A truly dialogic response might have gone like this: “Yes, the livestock industry has heard the concerns of the medical community and consumers related to sub-therapeutic antibiotics. Our industry wants to preserve the power of antibiotics to save lives. Here is what we are doing to address the issue…..In fact, we would like the American people to join us in asking Congress to include more research funds in the next Farm Bill that will help us with this challenge.” Producers and consumers could emerge from that type of response as allies based on common ground.

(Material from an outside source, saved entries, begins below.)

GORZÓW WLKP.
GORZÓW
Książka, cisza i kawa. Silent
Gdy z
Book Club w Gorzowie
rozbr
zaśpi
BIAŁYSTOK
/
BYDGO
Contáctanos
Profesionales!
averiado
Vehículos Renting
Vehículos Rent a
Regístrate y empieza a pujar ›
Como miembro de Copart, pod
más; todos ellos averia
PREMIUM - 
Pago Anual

Some tell me that the livestock industry could never say anything like the above because economic and production needs of concentrated animal feeding operations (CAFO) require use of sub therapeutic antibiotics. Maybe that is true, but let’s hear that from the producers. An honest answer would move the dialogue into the economic realities of a global economy as well as the risks and benefits of CAFO production. Economic survival of livestock producers is a legitimate concern and it should be one shared by consumers because US food production is a strategic need, not a luxury. Humanity’s ability to kill bacterial infections is also a strategic need. Americans want to know that our livestock producers feel and act on a moral obligation to protect antibiotics. Good dialogue leads to thorough exploration and the systemic thinking required to solve complex problems.

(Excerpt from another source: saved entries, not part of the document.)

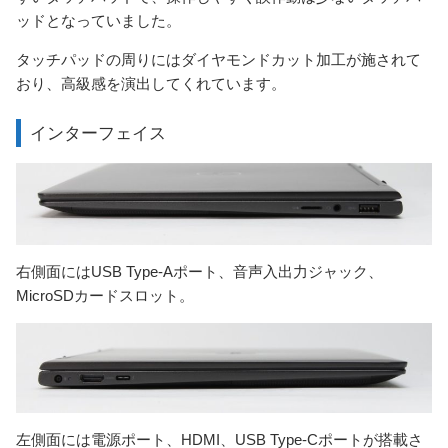
ッドとなっていました。
タッチパッドの周りにはダイヤモンドカット加工が施されて
おり、高級感を演出してくれています。
インターフェイス
右側面にはUSB Type-Aポート、音声入出力ジャック、
MicroSDカードスロット。
左側面には電源ポート、HDMI、USB Type-Cポートが搭載さ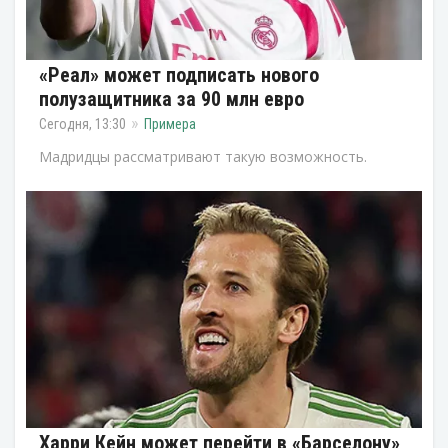
«Реал» может подписать нового
полузащитника за 90 млн евро
Сегодня, 13:30
Примера
Мадридцы рассматривают такую возможность.
Харри Кейн может перейти в «Барселону»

Another failure to build real understanding occurred when our UC Davis panel moderator pressed a cattleman to define “natural” beef. He began by saying that "natural" meant “transparency” in production practices. Yet he only specified that his meat was higher quality based on a “special ration” that comes from his land and is expensive. He did not clarify why a consumer might feel assured that “natural” is an appropriate description. He did not admit that “natural” actually means little from a regulatory standpoint.

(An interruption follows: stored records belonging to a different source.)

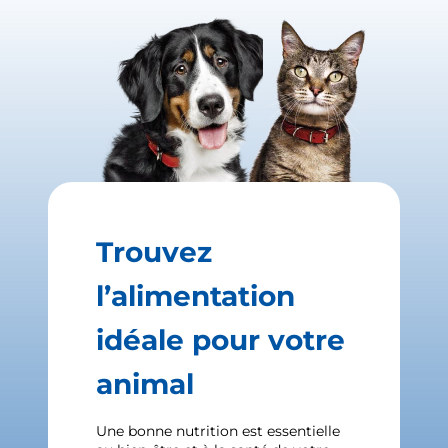
Trouvez
l’alimentation
idéale pour votre
animal
Une bonne nutrition est essentielle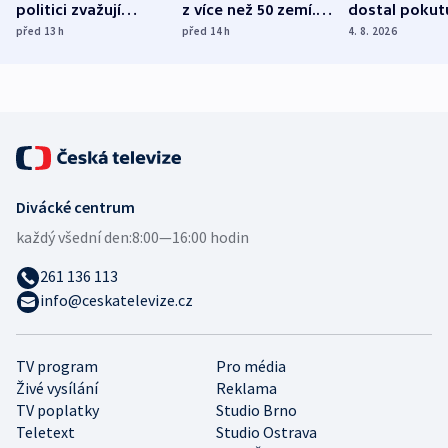
politici zvažují
z více než 50 zemí.
dostal pokut
dohodu o
Bojovali na straně
nekalé prakti
před 13
h
před 14
h
4. 8. 2026
demografii
Ruska
Divácké centrum
každý všední den:
8:00—16:00 hodin
261 136 113
info@ceskatelevize.cz
TV program
Pro média
Živé vysílání
Reklama
TV poplatky
Studio Brno
Teletext
Studio Ostrava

A proactive response to Jane’s question might have been, “to us natural means we seek to mimic a natural biological system. We tend our land to build healthy soil and maintain clean water and we feed our animals grass, their natural diet. So when you eat our meat, it is meat humans have evolved to eat. It’s natural.” Such an answer may not be possible for most ranchers, but each one needs to say why they call it “natural” in a clear statement. Building trust around the term “natural” is the best way to keep it from being further regulated, a concern of many farmers and ranchers. A clear answer engenders trust and will help assure consumers that the food system is headed in the right direction.
If there is a second dialogue, I’d like to suggest three refinements: 1) allow one change advocate to be on each panel 2) use clearly unbiased and informed facilitators to support searching and fearless conversations on fewer topics 3) include farmers and ranchers who will acknowledge concerns and speak to them. The last suggestion might mean you don’t include elected leaders who feel constrained by politics within their industries. Effective dialogue is easier to achieve when participants do not worry about having their heads lopped off by constituents.
If farmers and ranchers, change advocates and concerned consumers speak the truth anything could happen. Some Alliance funders hoping to avoid certain topics might be lost and new ones might be found. Freedom to explore through a real dialogue would allow all participants to evolve their positions and find common ground. Then we’d be poised to move forward to solve the most pressing problems in the food system. But if a PR-oriented monologue continues, given the savvy nature of most consumers today, the $11 million budget of the Alliance will be money wasted.